One way to frame this is as an exercise in aggressive assimilation that wrested the option of becoming a sovereign country from East Germans before they, as a nation, even understood what that meant. With a certain amount of unease, West Germany's western neighbors were left to witness an accelerating reunification and structured assimilation process that took about a year to run its course. In December 1990, Germany held its first all-German free elections since the Nazi era.  

It may seem that these elections marked the most important event in formalizing newly established ties between countries and peoples that had been forced to live apart for decades. Alas this was West Germany - Europe's powerhouse economy! A more critical step than all-German free elections came in the form of East Germany's adoption of the West German currency, Deutschmark, six months prior to the first all-German elections. It was a solid currency at the time, while East Germany's was worthless.

"Adoption" in this case is misleading. There was no governing body in East Germany that could have administered such a move, much less financed it. Currency unification was a bailout. For a short time during the summer of 1990, East German currency could be exchanged 1:1 for Deutschmark at West German financial institutions. The strain on West Germany's economy was severe and foreshadowed the exorbitant price tag Germans would pay to be(come) one country again. 

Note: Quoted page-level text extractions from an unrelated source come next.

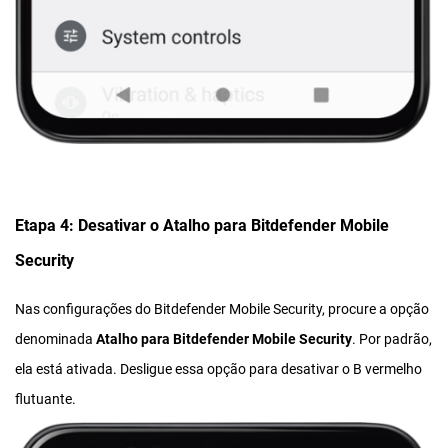
Etapa 4: Desativar o Atalho para Bitdefender Mobile
Security
Nas configurações do Bitdefender Mobile Security, procure a opção
denominada
Atalho para Bitdefender Mobile Security
. Por padrão,
ela está ativada. Desligue essa opção para desativar o B vermelho
flutuante.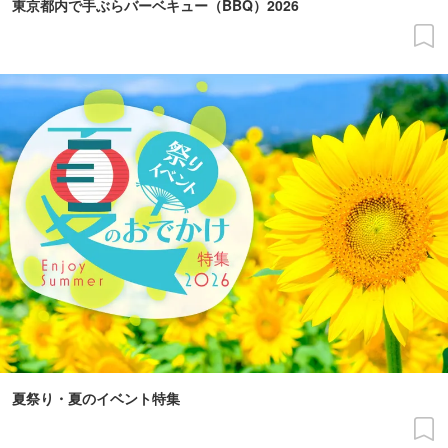
東京都内で手ぶらバーベキュー（BBQ）2026
夏祭り・夏のイベント特集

The argument was that most of those Deutschmarks exchanged for East German currency would go right back into the West Germany economy. Did they ever! The unprecedented currency exchange program almost instantly caused shortages of consumer goods and groceries to an extent that made the initial days and weeks after Mauerfall look like a minor supply-and-demand glitch. It probably caused bad flashbacks to post-WWII shortages in older Germans. These shortages were felt most acutely by West Germans living closest to East Germany, or, in the case of West Berlin, IN it.
 

Almost all West Germans were affected by them, one way or another, as East Germans for the first time ever, went shopping, en masse. For many months after July 1990, it was all but impossible to find used cars for sale in West Germany. Or used appliances, furniture and other durable goods. Second-hand markets thrived in West Germany for products known for their quality and longevity. These markets were struggling to restock inventory long enough that a sizable number of West Germans began to realize that the road ahead would be rougher than anything West Germans had navigated to date, paved with resentment, contention, competition, economic hardship and all-around cultural upheaval.

It was also a time of jaw-dropping learning experiences. People on both sides came together in wonder, sharing life stories and ideas, creating new opportunities, new lives and a new future.